- _TASK INSTRUCTIONS_: Filter the items below, keeping every line that contains the word "Гидроизоляционные". Case matters, so a line counts only if its capital and lowercase letters match.

- _TASK DATA_:

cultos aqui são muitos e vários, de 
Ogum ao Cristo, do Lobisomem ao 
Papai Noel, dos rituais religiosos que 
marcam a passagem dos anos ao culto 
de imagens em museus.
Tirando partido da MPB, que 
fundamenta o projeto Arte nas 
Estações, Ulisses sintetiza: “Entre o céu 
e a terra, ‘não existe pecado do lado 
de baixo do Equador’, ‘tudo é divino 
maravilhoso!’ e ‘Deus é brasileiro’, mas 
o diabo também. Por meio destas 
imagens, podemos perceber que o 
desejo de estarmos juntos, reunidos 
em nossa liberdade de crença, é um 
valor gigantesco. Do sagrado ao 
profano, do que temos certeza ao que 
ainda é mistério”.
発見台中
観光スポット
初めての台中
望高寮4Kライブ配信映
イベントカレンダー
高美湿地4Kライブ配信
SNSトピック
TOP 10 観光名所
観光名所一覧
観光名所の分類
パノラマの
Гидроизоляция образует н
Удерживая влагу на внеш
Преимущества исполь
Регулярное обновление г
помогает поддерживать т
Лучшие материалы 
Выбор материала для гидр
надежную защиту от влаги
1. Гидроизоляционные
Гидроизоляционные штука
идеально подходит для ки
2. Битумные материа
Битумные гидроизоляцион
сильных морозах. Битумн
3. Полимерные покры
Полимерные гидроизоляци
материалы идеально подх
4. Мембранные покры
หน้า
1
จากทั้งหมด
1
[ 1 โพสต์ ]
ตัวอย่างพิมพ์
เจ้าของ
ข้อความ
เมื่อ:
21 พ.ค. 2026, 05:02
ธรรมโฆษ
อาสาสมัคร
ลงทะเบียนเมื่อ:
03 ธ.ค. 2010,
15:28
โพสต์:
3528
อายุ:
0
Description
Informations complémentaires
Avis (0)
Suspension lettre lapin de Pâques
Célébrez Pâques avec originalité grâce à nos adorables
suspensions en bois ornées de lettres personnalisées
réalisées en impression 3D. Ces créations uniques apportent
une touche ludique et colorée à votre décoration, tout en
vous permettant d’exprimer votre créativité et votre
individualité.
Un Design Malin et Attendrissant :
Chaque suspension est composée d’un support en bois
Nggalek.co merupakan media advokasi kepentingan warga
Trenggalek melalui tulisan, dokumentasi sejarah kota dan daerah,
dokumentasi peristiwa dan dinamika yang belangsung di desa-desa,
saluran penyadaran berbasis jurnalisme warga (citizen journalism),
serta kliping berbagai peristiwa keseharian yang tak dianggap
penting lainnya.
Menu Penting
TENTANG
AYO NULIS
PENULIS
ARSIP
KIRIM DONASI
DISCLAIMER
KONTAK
...
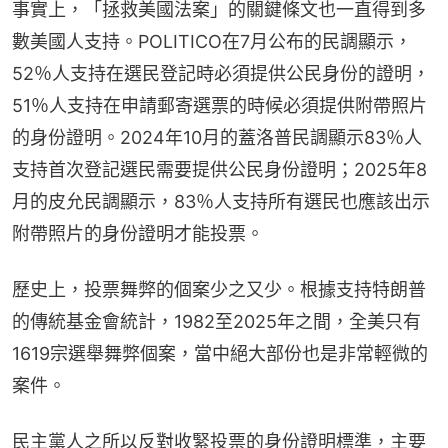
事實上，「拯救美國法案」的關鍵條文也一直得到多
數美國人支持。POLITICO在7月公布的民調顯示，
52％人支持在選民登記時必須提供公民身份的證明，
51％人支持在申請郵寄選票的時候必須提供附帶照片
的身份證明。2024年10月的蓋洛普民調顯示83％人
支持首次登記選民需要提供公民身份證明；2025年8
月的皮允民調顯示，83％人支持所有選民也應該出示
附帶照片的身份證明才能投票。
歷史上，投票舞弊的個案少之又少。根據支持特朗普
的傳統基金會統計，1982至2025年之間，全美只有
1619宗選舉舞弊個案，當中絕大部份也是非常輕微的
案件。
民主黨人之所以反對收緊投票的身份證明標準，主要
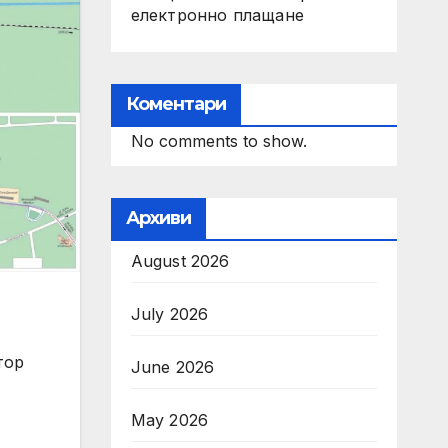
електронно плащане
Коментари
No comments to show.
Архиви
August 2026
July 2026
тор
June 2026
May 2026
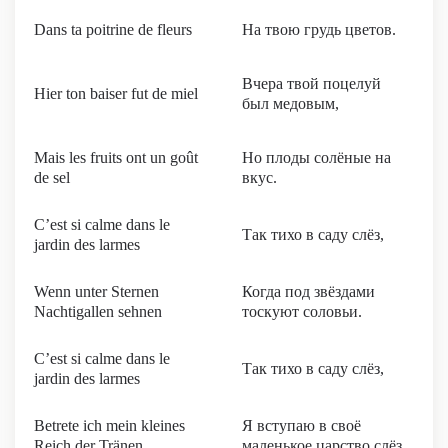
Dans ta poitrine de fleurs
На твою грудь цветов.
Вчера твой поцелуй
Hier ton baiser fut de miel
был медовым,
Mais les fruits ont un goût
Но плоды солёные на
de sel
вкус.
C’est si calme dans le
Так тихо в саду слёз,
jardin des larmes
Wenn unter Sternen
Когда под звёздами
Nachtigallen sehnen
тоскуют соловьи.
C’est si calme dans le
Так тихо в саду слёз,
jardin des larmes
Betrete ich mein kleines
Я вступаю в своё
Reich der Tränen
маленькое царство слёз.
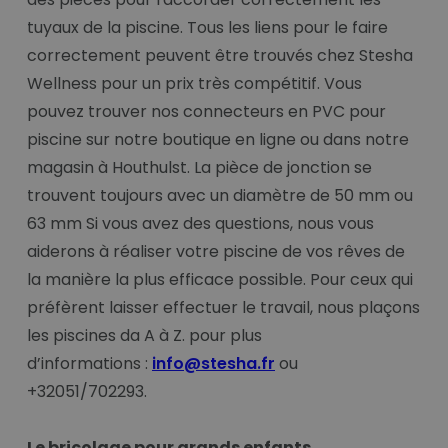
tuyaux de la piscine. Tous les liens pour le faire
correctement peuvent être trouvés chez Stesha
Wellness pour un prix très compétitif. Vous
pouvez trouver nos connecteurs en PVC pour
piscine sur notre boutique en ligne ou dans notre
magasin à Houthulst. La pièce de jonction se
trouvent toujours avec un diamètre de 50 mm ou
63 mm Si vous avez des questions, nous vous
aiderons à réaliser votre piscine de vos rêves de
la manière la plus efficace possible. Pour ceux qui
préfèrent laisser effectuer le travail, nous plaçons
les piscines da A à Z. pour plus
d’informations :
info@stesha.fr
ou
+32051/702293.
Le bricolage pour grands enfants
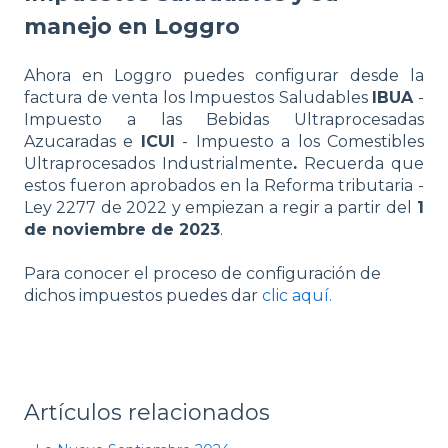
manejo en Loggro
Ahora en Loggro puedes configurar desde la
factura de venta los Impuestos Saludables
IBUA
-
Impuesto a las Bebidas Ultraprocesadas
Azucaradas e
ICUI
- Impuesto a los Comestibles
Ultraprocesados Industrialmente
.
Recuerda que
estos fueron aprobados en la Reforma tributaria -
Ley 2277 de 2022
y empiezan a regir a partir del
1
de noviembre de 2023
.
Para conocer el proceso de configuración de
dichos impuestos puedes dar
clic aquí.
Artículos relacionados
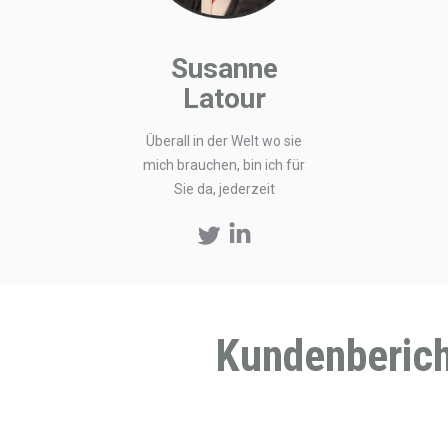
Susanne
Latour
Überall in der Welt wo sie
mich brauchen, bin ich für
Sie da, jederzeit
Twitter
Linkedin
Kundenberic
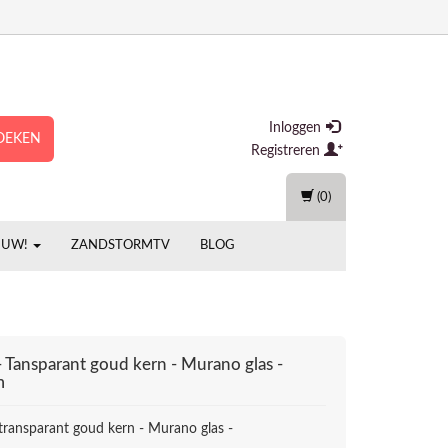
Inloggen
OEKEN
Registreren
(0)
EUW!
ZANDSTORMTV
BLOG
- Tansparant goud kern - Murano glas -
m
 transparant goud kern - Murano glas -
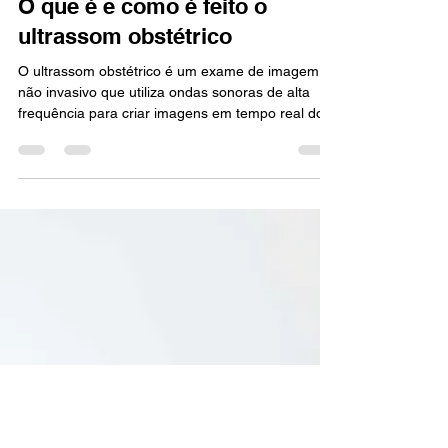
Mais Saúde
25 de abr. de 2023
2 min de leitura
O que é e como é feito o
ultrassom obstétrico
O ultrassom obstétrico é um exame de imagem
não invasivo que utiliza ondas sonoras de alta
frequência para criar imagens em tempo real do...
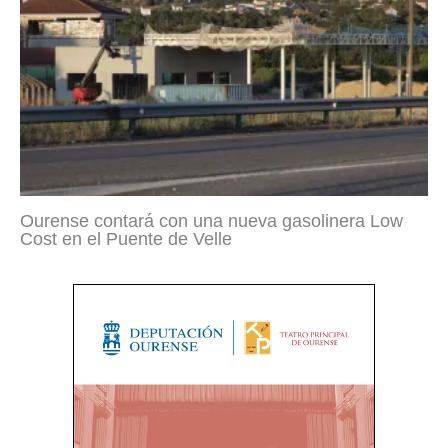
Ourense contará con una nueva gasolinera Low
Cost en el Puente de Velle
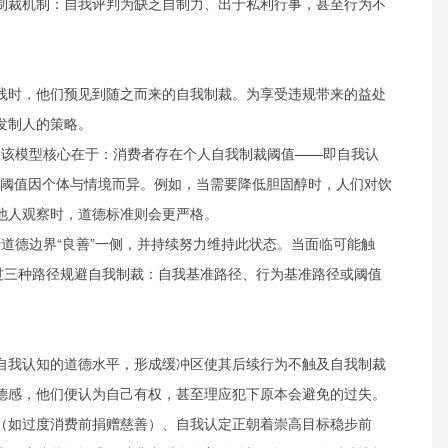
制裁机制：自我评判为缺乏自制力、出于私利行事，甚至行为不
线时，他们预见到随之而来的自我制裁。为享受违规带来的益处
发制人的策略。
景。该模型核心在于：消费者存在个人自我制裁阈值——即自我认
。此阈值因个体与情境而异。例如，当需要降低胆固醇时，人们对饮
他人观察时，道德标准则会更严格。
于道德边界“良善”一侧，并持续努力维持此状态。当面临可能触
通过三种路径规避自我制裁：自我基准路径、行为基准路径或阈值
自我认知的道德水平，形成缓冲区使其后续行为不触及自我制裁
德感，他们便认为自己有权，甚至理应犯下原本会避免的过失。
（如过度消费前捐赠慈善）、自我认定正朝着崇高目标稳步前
...
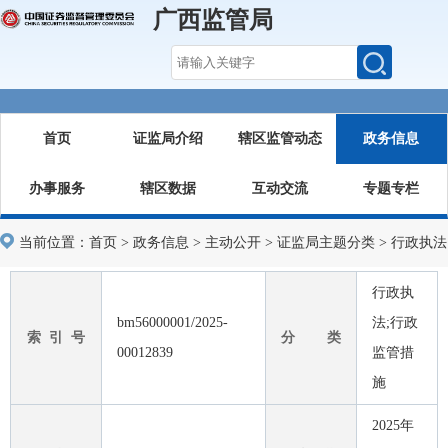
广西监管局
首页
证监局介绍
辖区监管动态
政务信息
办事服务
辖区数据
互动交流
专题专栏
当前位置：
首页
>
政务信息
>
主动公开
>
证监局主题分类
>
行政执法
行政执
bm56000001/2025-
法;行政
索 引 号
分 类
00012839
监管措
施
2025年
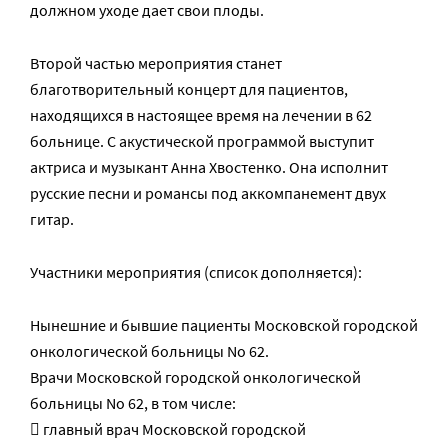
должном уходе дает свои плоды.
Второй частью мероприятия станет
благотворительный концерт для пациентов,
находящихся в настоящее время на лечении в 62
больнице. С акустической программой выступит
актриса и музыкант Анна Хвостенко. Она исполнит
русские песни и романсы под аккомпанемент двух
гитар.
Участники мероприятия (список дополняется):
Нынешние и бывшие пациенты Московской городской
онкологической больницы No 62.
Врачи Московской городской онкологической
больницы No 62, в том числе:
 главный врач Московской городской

- _RESPONSE TO THE TASK_:
1. Гидроизоляционные
Гидроизоляционные штука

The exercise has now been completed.